At its meeting Thursday, April 14, commission members voted unanimously to send a letter to the city regarding the brick Fire Station No. 2 at 423 Fifth Ave. NW.
The building has been unused since the 2008 flood.
City project engineer Dave Wallace said the building stands slightly in the right-of-way of an $8.9 million storm sewer reconstruction project on E Avenue NW between Third and 13
th
streets.
The foundation is adjacent or partially above a trench used to install the storm sewer, so it must be relocated or demolished for worker safety, according to the city.
Otherwise, the city would have to incur the expense of driving sheet piling into the ground to protect the building from the sewer work, Wallace said.
Maura Pilcher, chairwoman of the Historic Preservation Commission, noted that the brick storm sewer itself – known as the Vinton Ditch – has been deemed historic.
Pilcher suggested that rather than remove the fire station, another cultural asset, while destroying the historic sewer system, the city should use funds from mitigating damage to the sewer, as a cultural asset, to preserve the building where it sits.
Moving it could potentially threaten the building's historic integrity, she said.
The commission had deemed the former fire station the top priority for preservation, rehabilitation and adaptive reuse among a list of proposed mitigation measures to compensate for residential demolitions undertaken with federal funding after the 2008 flood.

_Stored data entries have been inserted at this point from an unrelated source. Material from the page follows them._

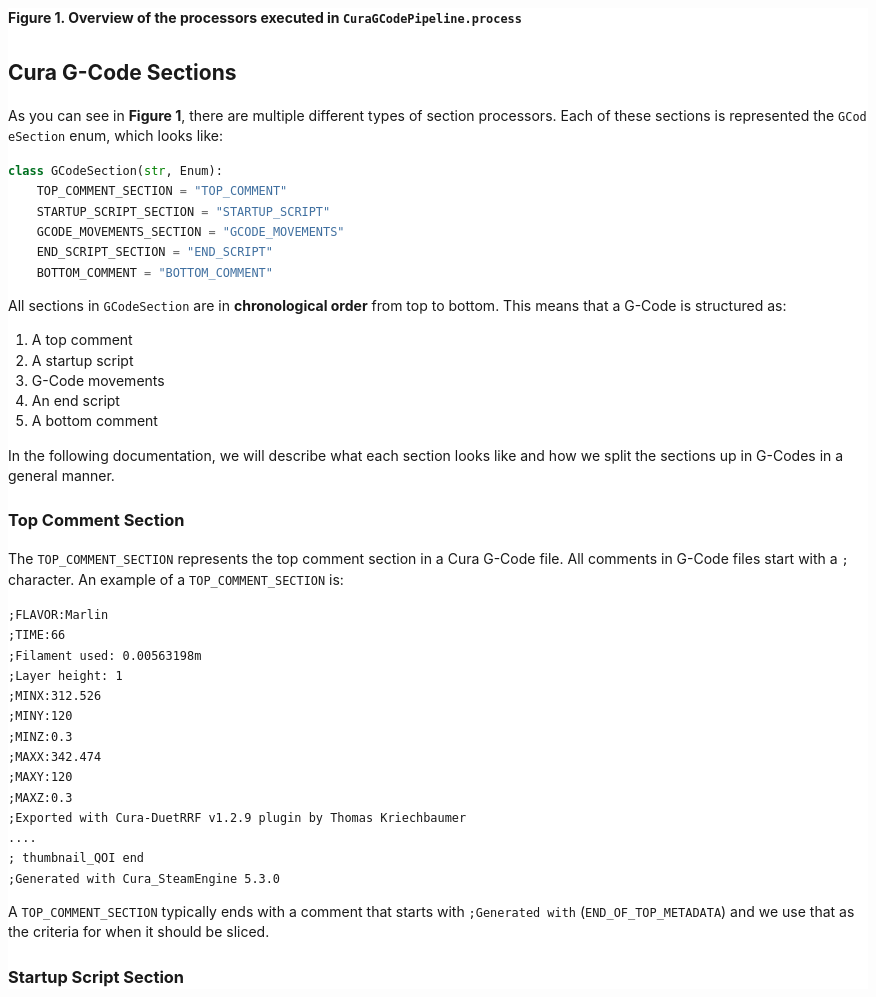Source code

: **Figure 1. Overview of the processors executed in `CuraGCodePipeline.process`**

## Cura G-Code Sections

As you can see in **Figure 1**, there are multiple different types of section processors. Each of these sections is represented the `GCodeSection` enum, which looks like:

```python
class GCodeSection(str, Enum):
    TOP_COMMENT_SECTION = "TOP_COMMENT"
    STARTUP_SCRIPT_SECTION = "STARTUP_SCRIPT"
    GCODE_MOVEMENTS_SECTION = "GCODE_MOVEMENTS"
    END_SCRIPT_SECTION = "END_SCRIPT"
    BOTTOM_COMMENT = "BOTTOM_COMMENT"
```

All sections in `GCodeSection` are in **chronological order** from top to bottom. This means that a G-Code is structured as:

1. A top comment
2. A startup script
3. G-Code movements
4. An end script
5. A bottom comment

In the following documentation, we will describe what each section looks like and how we split the sections up in G-Codes in a general manner.

### Top Comment Section

The `TOP_COMMENT_SECTION` represents the top comment section in a Cura G-Code file. All comments in G-Code files start with a `;` character. An example of a `TOP_COMMENT_SECTION` is:

```
;FLAVOR:Marlin
;TIME:66
;Filament used: 0.00563198m
;Layer height: 1
;MINX:312.526
;MINY:120
;MINZ:0.3
;MAXX:342.474
;MAXY:120
;MAXZ:0.3
;Exported with Cura-DuetRRF v1.2.9 plugin by Thomas Kriechbaumer
....
; thumbnail_QOI end
;Generated with Cura_SteamEngine 5.3.0
```

A `TOP_COMMENT_SECTION` typically ends with a comment that starts with `;Generated with` (`END_OF_TOP_METADATA`) and we use that as the criteria for when it should be sliced.

### Startup Script Section
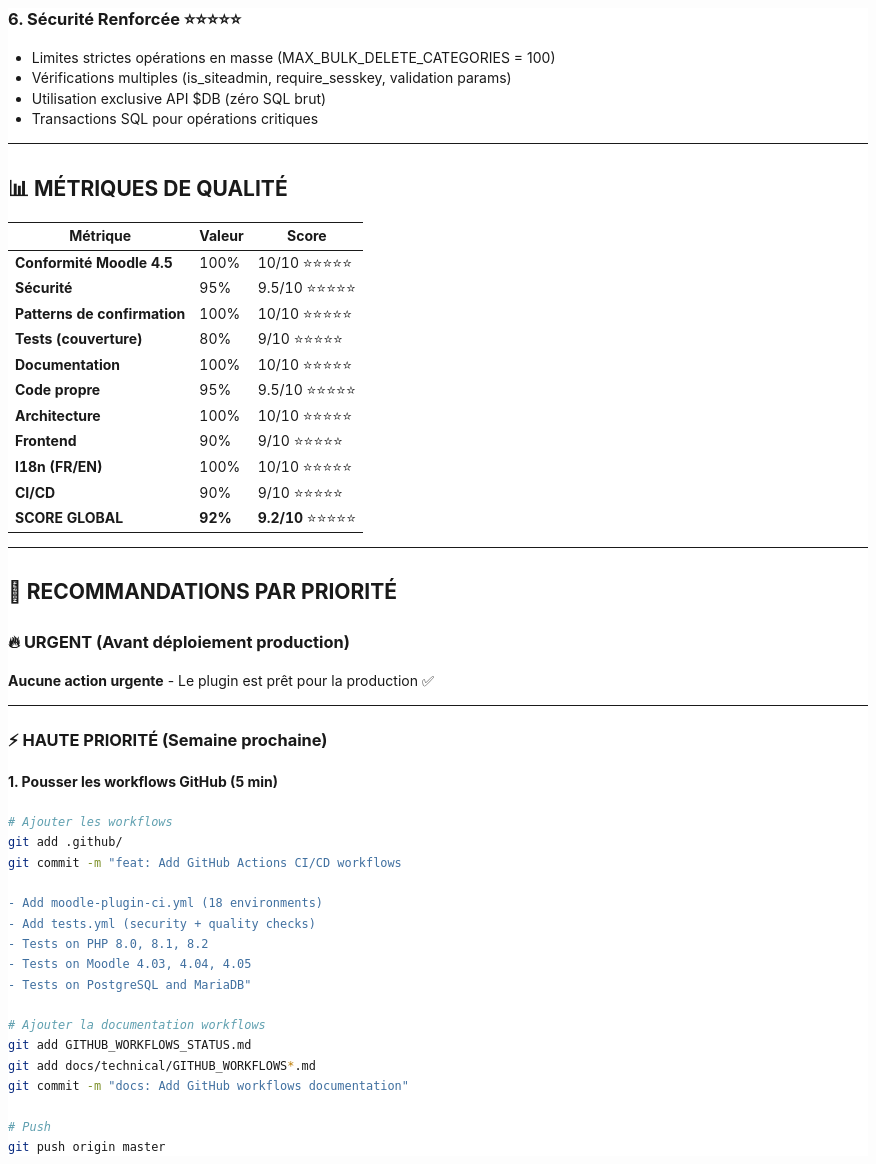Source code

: ### 6. **Sécurité Renforcée** ⭐⭐⭐⭐⭐
- Limites strictes opérations en masse (MAX_BULK_DELETE_CATEGORIES = 100)
- Vérifications multiples (is_siteadmin, require_sesskey, validation params)
- Utilisation exclusive API $DB (zéro SQL brut)
- Transactions SQL pour opérations critiques

---

## 📊 MÉTRIQUES DE QUALITÉ

| Métrique | Valeur | Score |
|----------|--------|-------|
| **Conformité Moodle 4.5** | 100% | 10/10 ⭐⭐⭐⭐⭐ |
| **Sécurité** | 95% | 9.5/10 ⭐⭐⭐⭐⭐ |
| **Patterns de confirmation** | 100% | 10/10 ⭐⭐⭐⭐⭐ |
| **Tests (couverture)** | 80% | 9/10 ⭐⭐⭐⭐⭐ |
| **Documentation** | 100% | 10/10 ⭐⭐⭐⭐⭐ |
| **Code propre** | 95% | 9.5/10 ⭐⭐⭐⭐⭐ |
| **Architecture** | 100% | 10/10 ⭐⭐⭐⭐⭐ |
| **Frontend** | 90% | 9/10 ⭐⭐⭐⭐⭐ |
| **I18n (FR/EN)** | 100% | 10/10 ⭐⭐⭐⭐⭐ |
| **CI/CD** | 90% | 9/10 ⭐⭐⭐⭐⭐ |
| **SCORE GLOBAL** | **92%** | **9.2/10** ⭐⭐⭐⭐⭐ |

---

## 🎯 RECOMMANDATIONS PAR PRIORITÉ

### 🔥 URGENT (Avant déploiement production)

**Aucune action urgente** - Le plugin est prêt pour la production ✅

---

### ⚡ HAUTE PRIORITÉ (Semaine prochaine)

#### 1. Pousser les workflows GitHub (5 min)
```bash
# Ajouter les workflows
git add .github/
git commit -m "feat: Add GitHub Actions CI/CD workflows

- Add moodle-plugin-ci.yml (18 environments)
- Add tests.yml (security + quality checks)
- Tests on PHP 8.0, 8.1, 8.2
- Tests on Moodle 4.03, 4.04, 4.05
- Tests on PostgreSQL and MariaDB"

# Ajouter la documentation workflows
git add GITHUB_WORKFLOWS_STATUS.md
git add docs/technical/GITHUB_WORKFLOWS*.md
git commit -m "docs: Add GitHub workflows documentation"

# Push
git push origin master
```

“Threatening the historic fire station while destroying another historic asset – the Vinton Ditch Storm Sewer – is an irresponsible use of public funding and poor stewardship of the community's historic resources,” Pilcher said.
Commission member Matthew Carstens said other historic buildings elsewhere are allowed to stay in place, regardless of whether or not they disrupt traffic flow.
The building is likely eligible for the National Register of Historic Places.
Commission member Amanda McKnight Grafton pointed out that a major street is being closed for a new building – a reference to the Physicians' Clinic of Iowa medical mall that is requiring the closure of part of Second Avenue SE.
Members requested cost estimates of protecting the building during the sewer work.
They also asked for information on the bricks being removed during the sewer reconstruction.
Dave Carpenter, an engineer with consultant Foth Infrastructure & Environment of Cedar Rapids, said he hopes to find a place to recycle more than 1 million pounds of bricks, rather than dispose of them at the landfill.